Of course, if we want to normalize to 100, we just have to multiply or divide the fraction by the number needed to get the denominator to 100. In this case, it’s multiplying by 2. We multiply 50*2 to get 100 and 15*2 to get 30. The standardization is 30/100 = 0.3. Do this to all numbers in the data set to get a 100 base standardization.

Clipping normalization (advanced)

Clipping is not exactly a normalization technique, but it’s a tool analysts use before or after using normalization techniques. In short, clipping consists of establishing maximum and minimum values for the dataset and requalifies outliers to these new max or mins.

Imagine you have a dataset consisting of number [14, 12, 19, 11, 15, 17, 18, 95]. As you can see, the number 95 is a big outlier. We can clip it out of the data by reassigning a new high. Since your range without 95 is 11 – 19, you could reassign it a value of 19.

It’s important to note that clipping does NOT remove points from a data set, it REASSIGNS data in a dataset. A quick check to make sure you’ve done it right is to make sure the data population N is the same before and after clipping, but that no outliers exist.

Best Data Normalization Techniques

In my opinion, the best normalization technique is linear normalization (max – min). It’s by far the easiest, most flexible, and most intuitive.

This means you can execute it quickly on the job as part of a bigger analysis, you can mold it to the particular needs of any project, and you can easily explain it to other data analysts and non-analysts alike.

That said, decimal place, data type, and formatting normalizations are of the utmost importance. When you may pick and choose an advanced techniques, you always need to normalize data with the easy techniques.

Normalization Techniques in Database Management Systems (DBMS)

When we speak of normalization techniques in database management systems, we refer to all of the techniques mentioned in this article. As a quick reference, here they are again:

  • Decimal place normalization
  • Data type normalization
  • Formatting normalization (date abbreviations, date order, & deliminators)
  • Z-Score normalization
  • Linear normalization (or “Max-Min,” & how to normalize to 100)
  • Clipping normalization

In this article, the examples I’ve shown are in Excel. That said, Excel is not a good database management tool. It’s more of a data wrangling tool.

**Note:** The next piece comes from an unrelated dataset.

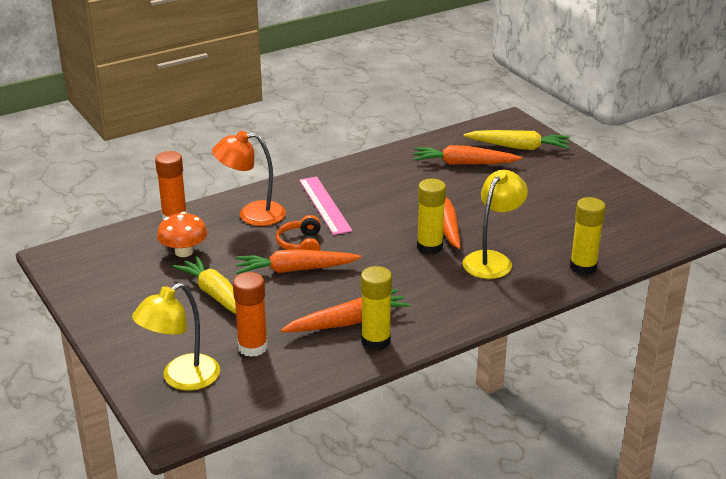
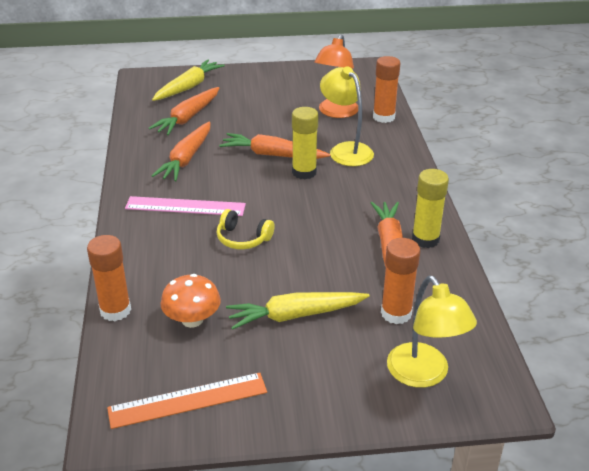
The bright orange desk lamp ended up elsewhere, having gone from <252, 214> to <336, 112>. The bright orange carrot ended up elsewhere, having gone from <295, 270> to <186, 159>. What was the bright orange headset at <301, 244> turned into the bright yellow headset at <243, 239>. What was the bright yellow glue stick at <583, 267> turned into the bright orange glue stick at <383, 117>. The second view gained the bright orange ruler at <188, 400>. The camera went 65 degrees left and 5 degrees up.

Eventually, what you really want to use is a program like IBM, SAP, or Microsoft SQL Server to store the data, and SQL to query, modify, and normalize points.

However, because SQL can cause permanent changes to the database, you should practice many times before executing a normalization techniques. Moreover, for wrangling purposes, Excel may even work better.

Data Normalization vs Data Standardization

You may hear the words normalization and standardization used interchangeably. In reality, the difference between them is subtle but important.

In short, normalization refers to modifying a dataset so values across variables can be easily compared. Standardization, on the other hand, is the precise step used on each value in the dataset to implement the common standard.

For example, dividing every number by the max – min is standardization, whereas normalization is the result of the whole dataset after this standardization.